▶ [Exercise input]
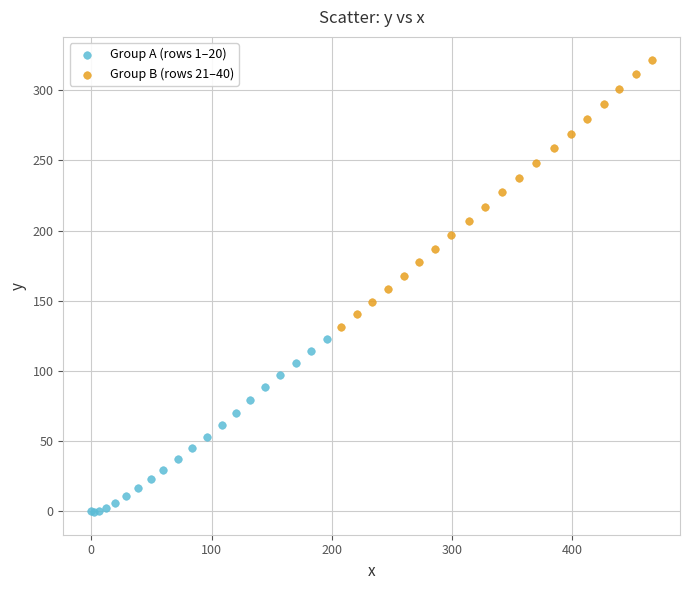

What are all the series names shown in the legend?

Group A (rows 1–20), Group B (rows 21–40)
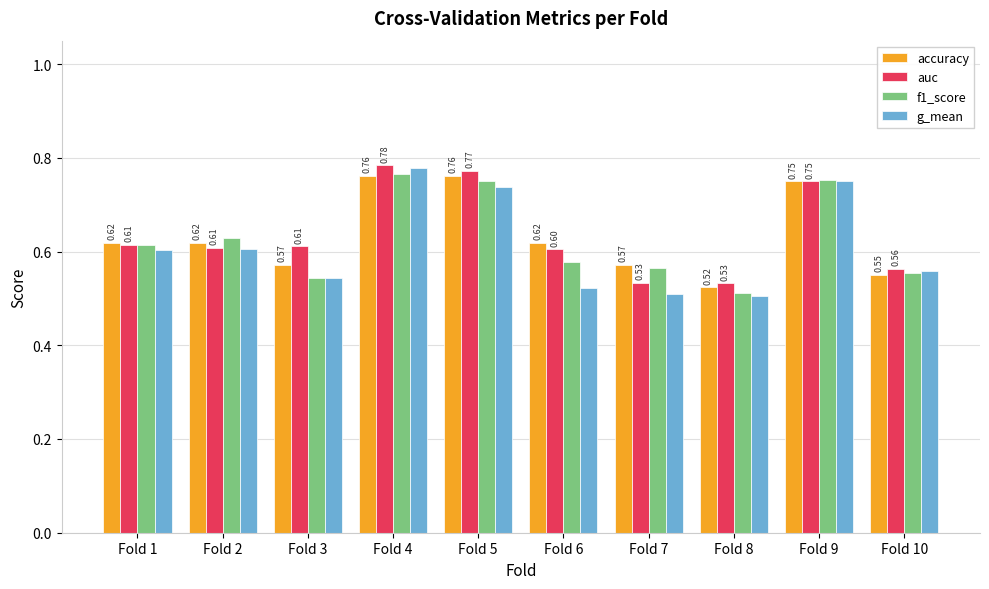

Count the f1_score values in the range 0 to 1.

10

--

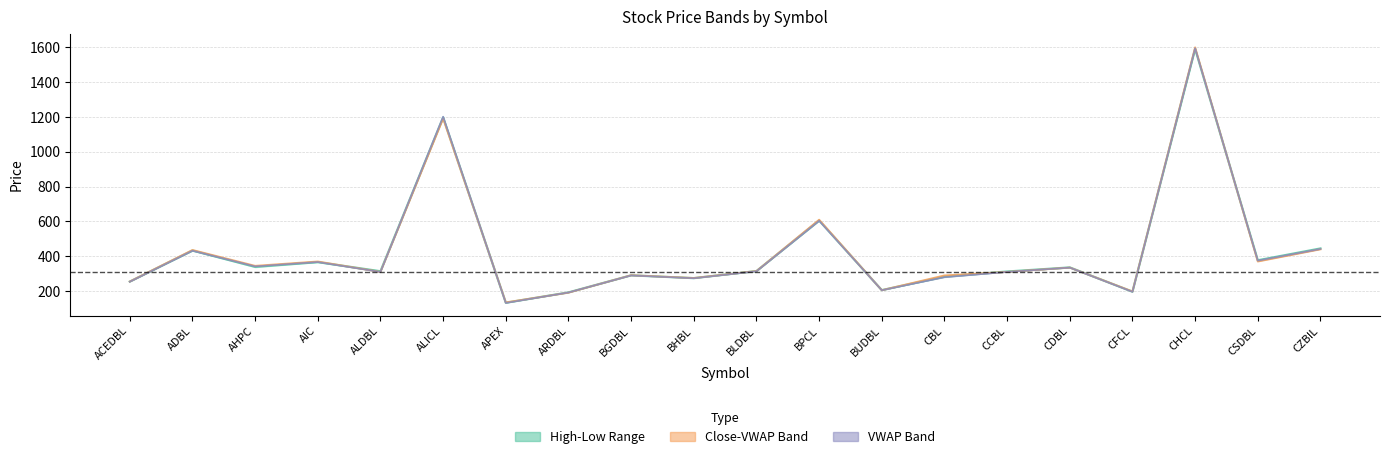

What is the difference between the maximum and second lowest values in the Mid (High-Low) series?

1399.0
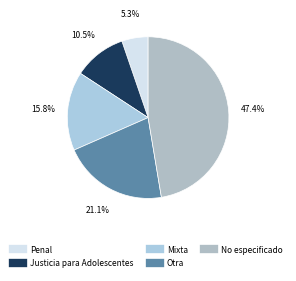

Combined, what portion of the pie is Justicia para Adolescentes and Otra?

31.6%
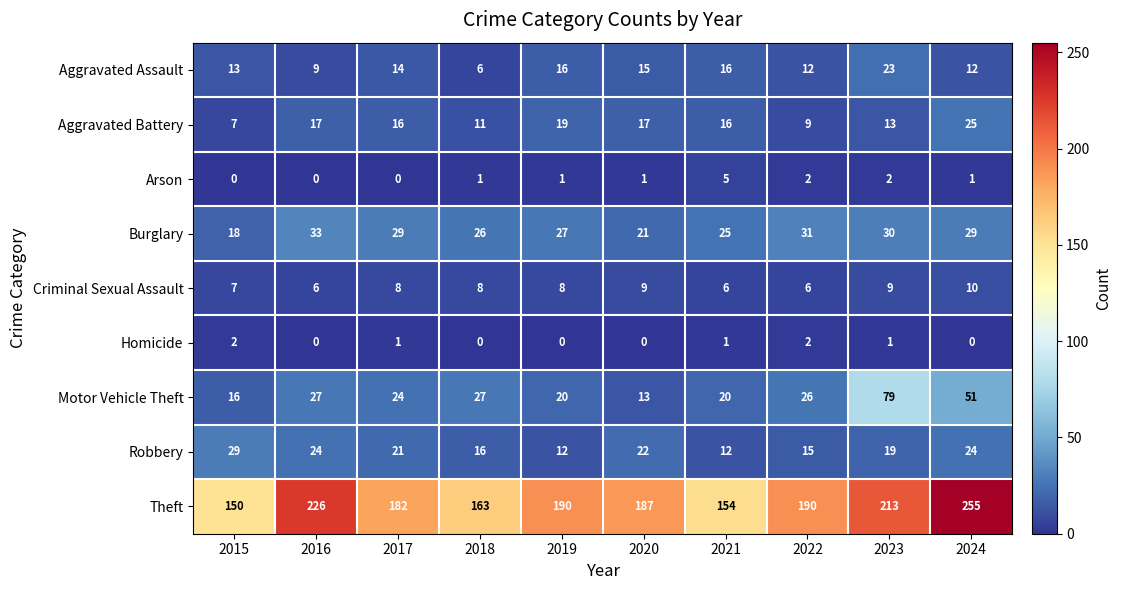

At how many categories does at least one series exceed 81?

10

▶ [Problem to work on] Reproduce the entries verbatim from the line containing "Group A (rows 1–20), Group B (rows 21–40)" down to the line containing "Count the f1_score", including both of those lines, and omit the pictures from your reply.

▶ [Answer box]
Group A (rows 1–20), Group B (rows 21–40)

Count the f1_score values in the range 0 to 1.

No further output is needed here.